[Dataset entries]
----------------

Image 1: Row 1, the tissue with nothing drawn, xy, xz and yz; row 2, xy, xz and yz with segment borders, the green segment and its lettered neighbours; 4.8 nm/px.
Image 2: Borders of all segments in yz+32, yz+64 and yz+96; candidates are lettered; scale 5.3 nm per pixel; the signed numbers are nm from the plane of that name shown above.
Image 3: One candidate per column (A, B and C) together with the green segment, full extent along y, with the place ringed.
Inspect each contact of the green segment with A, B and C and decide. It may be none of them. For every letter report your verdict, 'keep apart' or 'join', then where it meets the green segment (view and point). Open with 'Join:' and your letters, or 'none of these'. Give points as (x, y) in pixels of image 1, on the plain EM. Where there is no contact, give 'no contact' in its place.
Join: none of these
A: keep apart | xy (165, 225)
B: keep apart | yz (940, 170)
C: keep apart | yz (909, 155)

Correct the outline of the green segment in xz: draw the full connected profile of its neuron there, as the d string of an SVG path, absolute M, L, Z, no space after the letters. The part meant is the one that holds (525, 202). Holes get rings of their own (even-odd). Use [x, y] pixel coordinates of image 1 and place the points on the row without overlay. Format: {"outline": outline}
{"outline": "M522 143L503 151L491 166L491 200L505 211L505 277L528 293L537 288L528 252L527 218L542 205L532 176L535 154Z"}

----------------

• DIRECTIONS
Count the lines above that contain the word "lettered". Write only the number.

• WRITTEN RESPONSE
2